Dependency of Position Forest construction on LaTeX syntactic assumptions: For non-standard LaTeX expressions or new types of structures, the coding rules may need to be expanded.
Small scale of the MNE dataset: The self-constructed complex expression test set could be further enlarged to provide a more comprehensive evaluation.

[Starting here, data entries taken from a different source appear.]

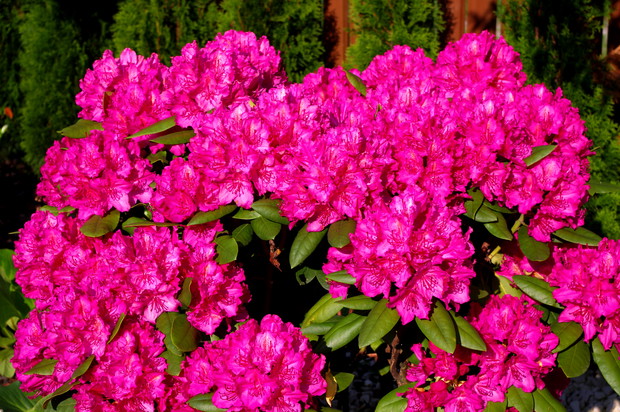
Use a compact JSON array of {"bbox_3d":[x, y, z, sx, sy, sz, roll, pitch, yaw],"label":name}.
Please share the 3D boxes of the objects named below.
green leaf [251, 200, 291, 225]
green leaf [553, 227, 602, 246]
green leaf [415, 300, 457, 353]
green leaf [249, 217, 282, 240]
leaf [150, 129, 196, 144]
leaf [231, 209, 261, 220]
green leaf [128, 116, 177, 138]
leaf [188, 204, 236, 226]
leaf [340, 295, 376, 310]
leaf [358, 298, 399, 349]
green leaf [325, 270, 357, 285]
[{"bbox_3d":[-0.057,0.006,1.850,0.063,0.013,0.035,10,26,-34],"label":"green leaf"},{"bbox_3d":[0.390,0.045,1.880,0.087,0.012,0.037,13,25,0],"label":"green leaf"},{"bbox_3d":[0.171,0.162,1.740,0.040,0.013,0.081,-17,63,-19],"label":"green leaf"},{"bbox_3d":[-0.065,0.030,1.900,0.042,0.012,0.060,-13,55,-14],"label":"green leaf"},{"bbox_3d":[-0.202,-0.103,1.930,0.081,0.012,0.036,-9,28,-22],"label":"leaf"},{"bbox_3d":[-0.092,0.014,1.870,0.044,0.011,0.028,-4,21,-27],"label":"leaf"},{"bbox_3d":[-0.233,-0.115,1.920,0.089,0.012,0.036,-22,31,-20],"label":"green leaf"},{"bbox_3d":[-0.139,0.013,1.840,0.075,0.013,0.030,-19,30,-20],"label":"leaf"},{"bbox_3d":[0.070,0.139,1.840,0.068,0.012,0.035,3,26,-8],"label":"leaf"},{"bbox_3d":[0.095,0.157,1.730,0.038,0.013,0.082,28,63,21],"label":"leaf"},{"bbox_3d":[0.050,0.098,1.800,0.058,0.012,0.034,1,22,-10],"label":"green leaf"}]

Relationship with CoMER: PosFormer builds on CoMER as its baseline, making precise improvements on its attention correction mechanism (IAC) while introducing the position forest auxiliary task.
Relationship with tree-structure methods: PosFormer does not decode directly with tree structures; instead, it encodes positional information into a forest structure as auxiliary supervision, combining the merits of both tree-structure and sequence-based methods.
Insights on multi-task learning: Improving feature representation quality by designing auxiliary tasks highly correlated with the main task is a paradigm that can be generalized to other structured sequence prediction tasks (such as chemical formula recognition, music score recognition, etc.).

Rating¶

Novelty: ⭐⭐⭐⭐ — Both the position forest coding and the implicit attention correction are novel and sound designs, notably the auxiliary task paradigm that is utilized during training but removed during inference.
Experimental Thoroughness: ⭐⭐⭐⭐⭐ — Covers four types of datasets (single-line, multi-line, complex, large-scale), presents comprehensive ablation studies, and verifies extensibility across three RNN baselines.
Writing Quality: ⭐⭐⭐⭐ — The methodology is clearly described, the algorithm pseudocode and illustrations aid comprehension, and the motivations are well-articulated.
Value: ⭐⭐⭐⭐ — Significantly advances the SOTA for HMER. The PF module holds substantial practical value as a plug-and-play component.